Before returning the data, strip out the pictures and keep everything else exactly the same.
═══ Given data ═══
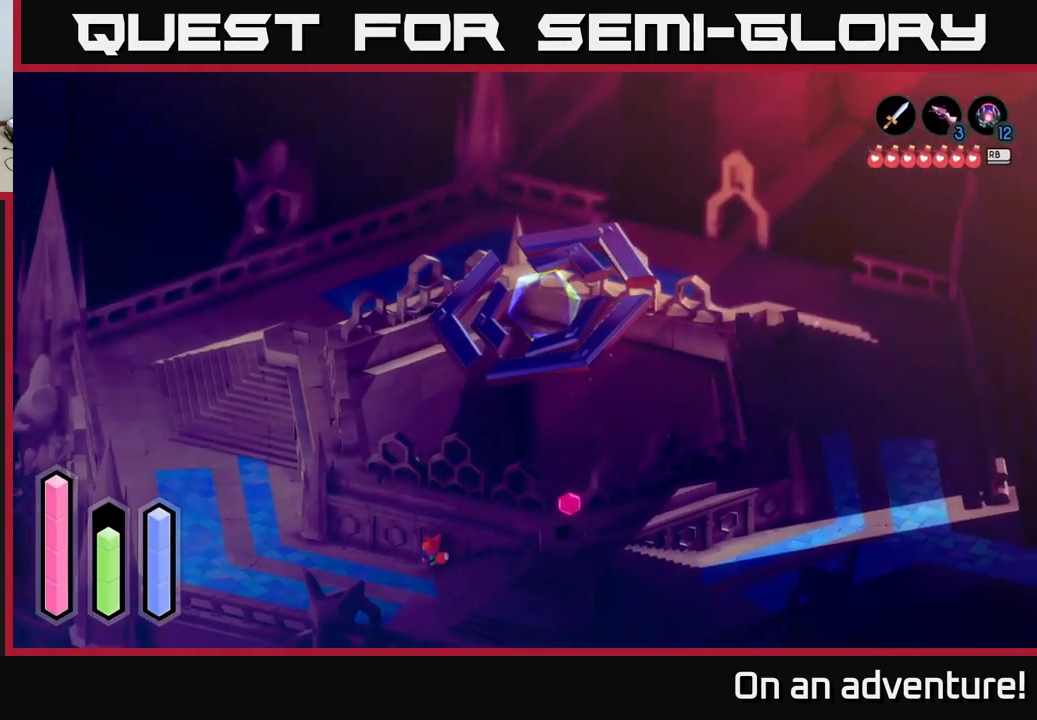
{"buttons": ["A"], "left_stick": "left", "right_stick": "center", "events": [[34, "left_stick", "up-left"], [184, "left_stick", "left"]]}
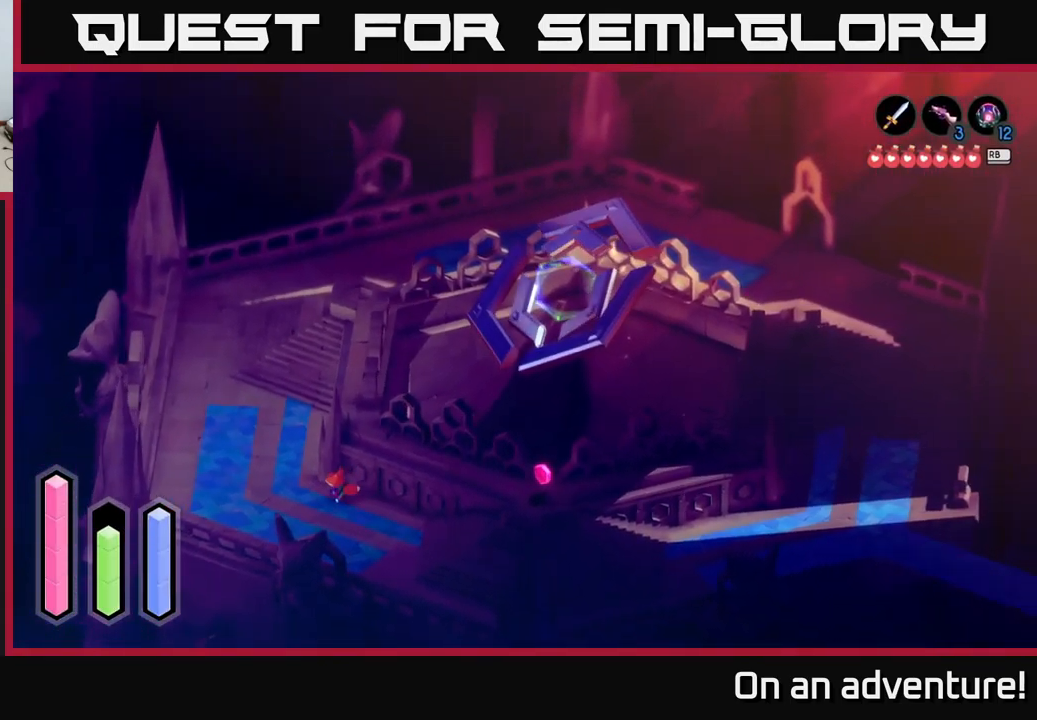
{"buttons": ["A"], "left_stick": "up", "right_stick": "center", "events": [[117, "left_stick", "up-left"], [284, "left_stick", "up"]]}
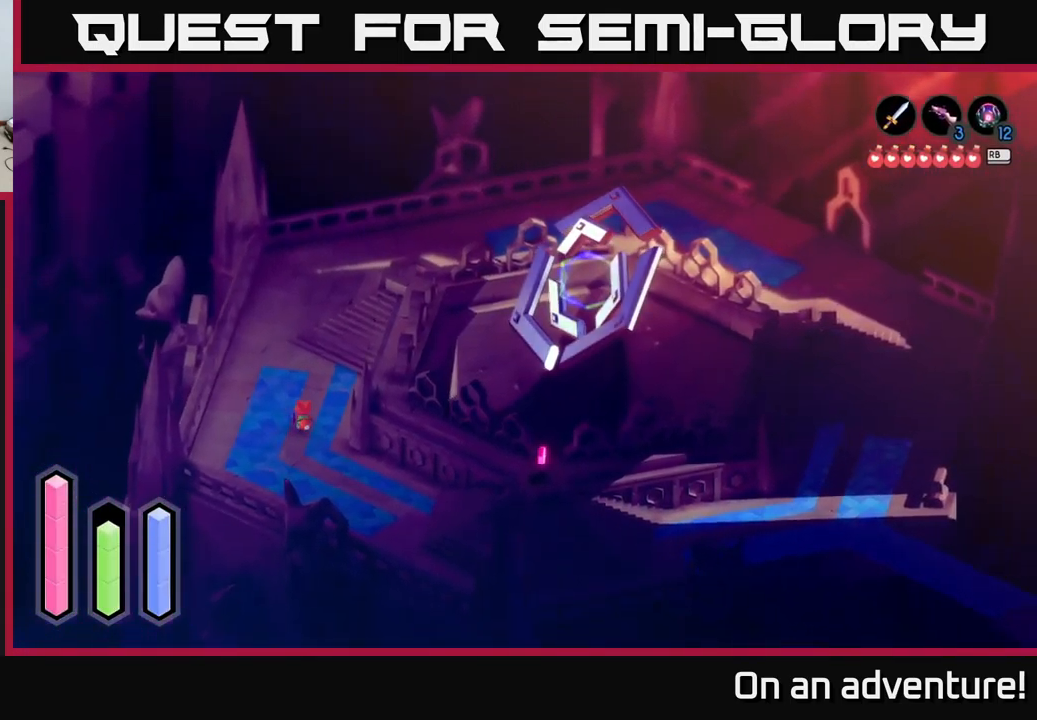
{"buttons": ["A"], "left_stick": "up", "right_stick": "center", "events": [[167, "left_stick", "up-right"], [500, "left_stick", "up"]]}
═══
Solution to this task =>
{"buttons": ["A"], "left_stick": "left", "right_stick": "center", "events": [[34, "left_stick", "up-left"], [184, "left_stick", "left"]]}
{"buttons": ["A"], "left_stick": "up", "right_stick": "center", "events": [[117, "left_stick", "up-left"], [284, "left_stick", "up"]]}
{"buttons": ["A"], "left_stick": "up", "right_stick": "center", "events": [[167, "left_stick", "up-right"], [500, "left_stick", "up"]]}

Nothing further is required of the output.